A parte da tarde do Ceensp A expansão da febre amarela Silvestre: desafios e perspectivas teve foco no desenvolvimento da vacina e o programa de imunização brasileiro para esta doença. A primeira apresentação foi feita pelo consultor científico de Bio-Manguinhos Reinaldo de Menezes Martins. Ele comentou que a vacina da febre amarela é de 1937, foi desenvolvida pela Fundação Rockefeller e aperfeiçoada pela Fiocruz, com grande participação do pesquisador Henrique Azevedo Pena. De acordo com Reinaldo, a vacina tem alto poder protetor e é altamente eficaz para evitar casos e controlar epidemias. Além disso, em geral, somente uma dose imuniza por toda a vida. 
 
Uma questão trazida por ele e que, atualmente, está em debate foi: será que uma vacina eficaz contra a dengue poderia também proteger contra a febre amarela? Segundo Reinaldo, “esta é uma especulação que não é impossível!”. O pesquisador comentou também que está desenvolvemos um estudo para tentar identificar os fatores genéticos envolvidos nos eventos adversos graves à vacina da FA. “Esta pesquisa é de Biomanguinhos e da Universidade de Rockefeller e conta com o apoio do Ministério da Saúde. O estudo começará dentro de algumas semanas, no entanto, vale ressaltar que levamos três anos e seis meses para ter o estudo aprovado. Nosso objetivo é desenvolver um marcador biológico que possa identificar pessoas com risco elevado de eventos adversos graves. Para tanto, teremos um kit de diagnóstico que permitirá a identificação dessas pessoas, as quais terão uma contraindicação e não deverão receber a vacina”, explicou ele. Reinaldo completou dizendo que: “o que se pode fazer hoje é aplicar a vacina com atenção às contraindicações, somente aplicar para quem precisa e não de maneira indiscriminada, e também manter uma boa assistência para a doença viscerotrópica, pois isso pode diminuir a mortalidade”. 
 
Já a coordenadora do Programa Nacional de Imunização (PNI/SVS/MS), Carla Domingues, encerrou o dia de apresentações dizendo que o cenário brasileiro é de surto concentrado na região de Minas Gerais. “Pelo que podemos analisar, não houve migração para Goiás ou o Distrito Federal, mesmo com a proximidade da região.
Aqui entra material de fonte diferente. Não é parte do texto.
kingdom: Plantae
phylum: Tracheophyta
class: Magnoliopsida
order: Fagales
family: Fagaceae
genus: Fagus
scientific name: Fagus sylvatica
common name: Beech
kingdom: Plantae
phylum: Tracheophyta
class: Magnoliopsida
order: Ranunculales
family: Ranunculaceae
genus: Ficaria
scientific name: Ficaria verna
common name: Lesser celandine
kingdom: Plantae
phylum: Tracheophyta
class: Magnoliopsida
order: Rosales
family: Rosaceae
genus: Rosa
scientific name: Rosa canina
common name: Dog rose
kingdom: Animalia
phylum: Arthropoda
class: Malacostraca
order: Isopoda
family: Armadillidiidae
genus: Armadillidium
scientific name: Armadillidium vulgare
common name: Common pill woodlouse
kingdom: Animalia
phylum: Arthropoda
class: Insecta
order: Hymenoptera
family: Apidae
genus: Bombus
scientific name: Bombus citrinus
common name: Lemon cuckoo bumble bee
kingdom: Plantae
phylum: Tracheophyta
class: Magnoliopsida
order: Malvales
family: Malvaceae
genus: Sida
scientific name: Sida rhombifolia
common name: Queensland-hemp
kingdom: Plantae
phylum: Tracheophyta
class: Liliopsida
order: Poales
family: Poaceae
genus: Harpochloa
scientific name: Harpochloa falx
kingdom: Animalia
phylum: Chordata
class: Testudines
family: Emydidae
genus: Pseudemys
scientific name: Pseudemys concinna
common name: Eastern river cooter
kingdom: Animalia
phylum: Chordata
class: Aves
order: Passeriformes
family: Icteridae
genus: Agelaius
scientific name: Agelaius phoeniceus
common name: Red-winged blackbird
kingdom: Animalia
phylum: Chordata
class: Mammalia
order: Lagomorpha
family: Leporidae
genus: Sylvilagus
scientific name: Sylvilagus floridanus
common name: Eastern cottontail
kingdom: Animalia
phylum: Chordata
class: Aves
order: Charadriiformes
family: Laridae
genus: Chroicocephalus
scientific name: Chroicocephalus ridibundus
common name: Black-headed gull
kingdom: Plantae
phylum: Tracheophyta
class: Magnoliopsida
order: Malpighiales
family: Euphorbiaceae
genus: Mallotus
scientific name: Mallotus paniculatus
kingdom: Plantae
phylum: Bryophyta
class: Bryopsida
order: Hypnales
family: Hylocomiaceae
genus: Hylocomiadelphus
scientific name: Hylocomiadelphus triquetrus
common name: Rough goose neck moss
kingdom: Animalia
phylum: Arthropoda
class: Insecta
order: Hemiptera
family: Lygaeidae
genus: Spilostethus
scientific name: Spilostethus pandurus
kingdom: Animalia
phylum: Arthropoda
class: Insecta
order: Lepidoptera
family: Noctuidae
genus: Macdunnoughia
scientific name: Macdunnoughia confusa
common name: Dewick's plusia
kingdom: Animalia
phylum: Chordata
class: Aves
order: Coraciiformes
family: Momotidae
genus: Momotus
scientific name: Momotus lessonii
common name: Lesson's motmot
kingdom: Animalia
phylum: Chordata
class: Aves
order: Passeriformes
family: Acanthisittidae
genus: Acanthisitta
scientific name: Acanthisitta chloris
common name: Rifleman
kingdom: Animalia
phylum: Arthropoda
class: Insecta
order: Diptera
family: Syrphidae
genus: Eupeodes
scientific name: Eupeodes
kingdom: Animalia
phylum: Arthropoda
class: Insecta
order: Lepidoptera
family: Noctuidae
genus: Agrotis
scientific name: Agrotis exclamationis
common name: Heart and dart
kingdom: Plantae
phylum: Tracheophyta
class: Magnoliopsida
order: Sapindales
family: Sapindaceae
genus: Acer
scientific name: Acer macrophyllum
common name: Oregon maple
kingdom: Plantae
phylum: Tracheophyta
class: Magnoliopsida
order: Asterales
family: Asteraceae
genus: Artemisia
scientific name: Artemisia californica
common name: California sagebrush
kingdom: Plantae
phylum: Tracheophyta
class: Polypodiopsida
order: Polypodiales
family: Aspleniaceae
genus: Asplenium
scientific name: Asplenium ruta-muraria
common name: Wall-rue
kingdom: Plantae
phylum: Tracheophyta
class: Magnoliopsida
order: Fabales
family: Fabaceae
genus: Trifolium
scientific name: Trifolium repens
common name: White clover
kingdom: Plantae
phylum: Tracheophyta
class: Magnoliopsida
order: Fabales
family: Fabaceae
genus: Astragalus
Em contraponto a isso, vemos uma migração muito rápida para o Espírito Santo e Rio de Janeiro”, disse ela. Carla detalhou que, atualmente, temos 359 município com transmissão ativa de febre amarela, com confirmação de 623 casos, 671 casos em investigação, 1128 descartados e um total de 2400 notificados. “É bom salientar que no ano de 2016 tivemos cerca de 300 casos notificados de FA. Isso mostra também que em uma situação de surto, aumenta-se também a sensibilidade do sistema. Em muitos casos, vemos no Sistema de Informação de Agravos de Notificação (Sinan) fichas de identificação muito mal preenchidas e, portanto, notificações incompletas. Com isso percebemos que não temos estrutura para lidar com o surto. A medida em que se aumenta o número de casos, prejudica-se a investigação detalhada de cada caso e muitos acabam notificados por vínculo epidemiológico”.